I do experience the same time to time, but I could not find why it’s happening or why docker containers do not restart when that happens, despite being configuredto restart “unless-stopped”. Actually they’re even configured to “always-restart” now, but it does not help.

I understand that this won’t help you directly. Though, I wanted to say that for the three years that I am operating a node, I’ve never had this kind of problem. Likely different setup, hardware, software, etc. it’s just never happened to me that an upgrade was broken… except for one time where it was clear from the logs what happened. For me the Storj-provided software was very reliable.

I hope you will figure it out!

1 Like

yeah, thank you for the follow up. These problems with time hazard (which is the thing, I believe) can be triggered by very unrelated parameters and looks like I have a “correct environment” for the problem now :slight_smile:

I have opened the issue on GitHub, hopefully under the correct project.

1 Like

aaand i have the same problem suddenly,
i “reproduced it” on WindowsGUI
its because i changed location and time zone of the node.
Got new location (which is +1 hour different to previous.)
new internet, and new ip here now, and i can not return to old one.
Trying to run node in new location,
Im pretty sure all the files are okay,
(it just got cut out form the internet during STORJ running, and can’t be back on old connection)
is theres some way to flush catche on sattelites? im desperatly trying to run it, to stop loosing Online time, but its erroring me in the log for “system clock is out of sync with all trusted sattelites”,
i mannualy update to some 1.80.something ver but stilll…
im scanning disk for errors now… C got none, now Storj disk…
WindowsGui

if the only error is “clock out of sync”, then you may sync them (disable sync with internet, apply, enable sync with internet, apply) or even run a nettime (https://www.timesynctool.com/).
But if you have some other errors before that, than the root cause likely not related to system clocks.

7 posts were split to a new topic: Tcp connector failed: rpc: dial tcp 34.159.134.91:7777: connectex: No connection could be made because the target machine actively refused it

Just for the reference on OP, since I did not get any reply on bug report, I had to add very nasty command to my crontab. It will start all stopped containers with name matching reqex. My storagenode containers are namen sn%d. Hope it will be diagnosed sometime. It allready started storagenode container twice.
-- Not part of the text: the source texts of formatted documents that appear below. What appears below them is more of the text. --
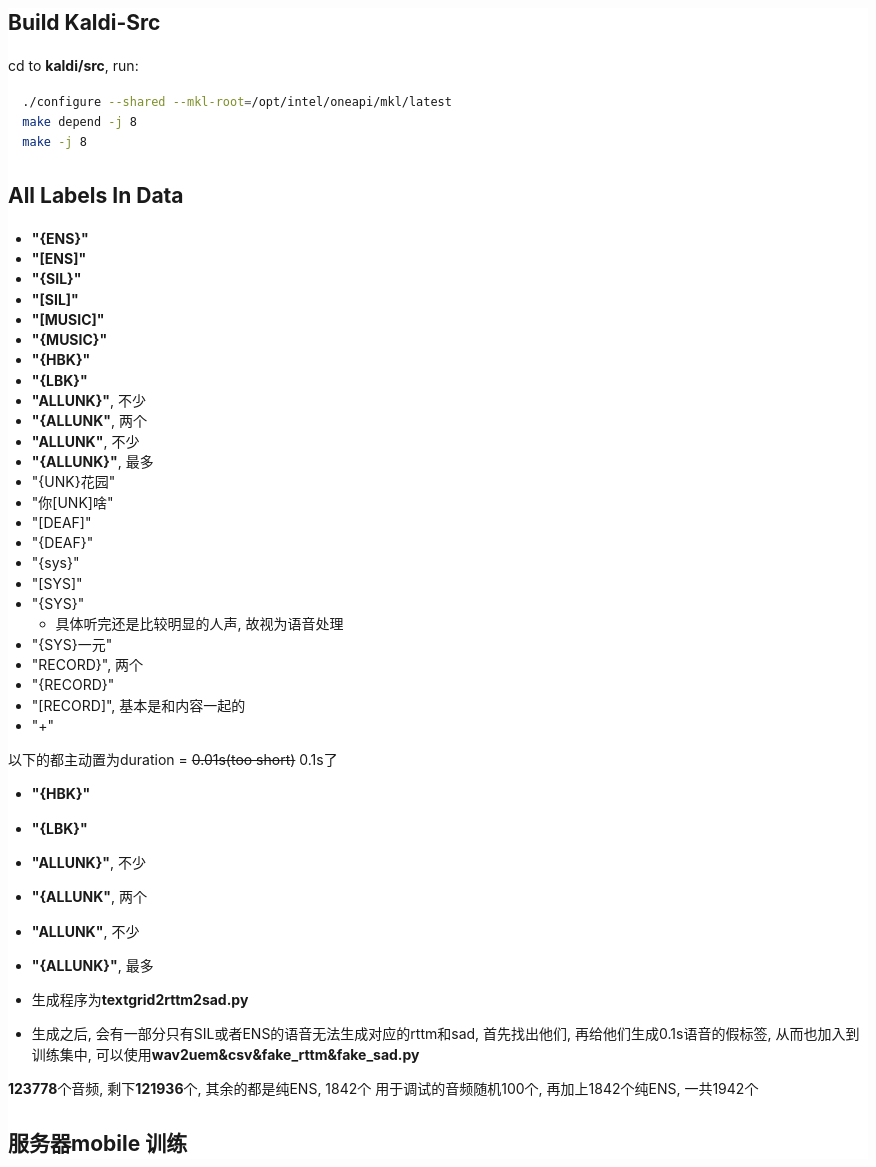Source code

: ## Build Kaldi-Src
cd to **kaldi/src**, run:
```bash
  ./configure --shared --mkl-root=/opt/intel/oneapi/mkl/latest
  make depend -j 8
  make -j 8
```


## All Labels In Data
- **"{ENS}"**
- **"[ENS]"**
- **"{SIL}"**
- **"[SIL]"**
- **"[MUSIC]"**
- **"{MUSIC}"**
- **"{HBK}"**
- **"{LBK}"**
- **"ALLUNK}"**, 不少
- **"{ALLUNK"**, 两个
- **"ALLUNK"**, 不少
- **"{ALLUNK}"**, 最多
- "{UNK}花园"
- "你[UNK]啥"
- "[DEAF]"
- "{DEAF}"
- "{sys}"
- "[SYS]"
- "{SYS}"
	- 具体听完还是比较明显的人声, 故视为语音处理
- "{SYS}一元"
- "RECORD}", 两个
- "{RECORD}"
- "[RECORD]", 基本是和内容一起的
- "+"

以下的都主动置为duration = ~~0.01s(too short)~~ 0.1s了
- **"{HBK}"**
- **"{LBK}"**
- **"ALLUNK}"**, 不少
- **"{ALLUNK"**, 两个
- **"ALLUNK"**, 不少
- **"{ALLUNK}"**, 最多

- 生成程序为**textgrid2rttm2sad.py**
- 生成之后, 会有一部分只有SIL或者ENS的语音无法生成对应的rttm和sad, 首先找出他们, 再给他们生成0.1s语音的假标签, 从而也加入到训练集中, 可以使用**wav2uem&csv&fake_rttm&fake_sad.py**

**123778**个音频, 剩下**121936**个, 其余的都是纯ENS, 1842个
用于调试的音频随机100个, 再加上1842个纯ENS, 一共1942个

## 服务器mobile 训练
docker start $(docker ps --format “{{.Names}}” --filter “status=exited” --filter “name=^sn\d+$”) > /dev/null

Did you try to use --restart always policy in your docker run command?

Not on current system, but I did on older servers with no success. I also can’t believe that :slight_smile:
I think my docker setup around storagenode triggers the problem, I am disabling the containers trying to see when the problem will be gone, but it will take months to get the results.
What I mean by that, I have these containers for each node:

  • storjlabs/storagenode (logs to file node.log)
  • anclrii/storj-exporter (linked to storagenode container)
  • storj-log-exporter (grok exporter) (bound to storagenode path and node.log)
  • linkyard/logrotate (bound to storagenode path and node.log)

Maybe some scenario when storj-exporter pulls the data and update happens to stop storagenode at the same time?

Unlikely. But definitely some race condition, rare and hard to reproduce.
However I did not figure out why the docker daemon does not restart the stopped container in this case.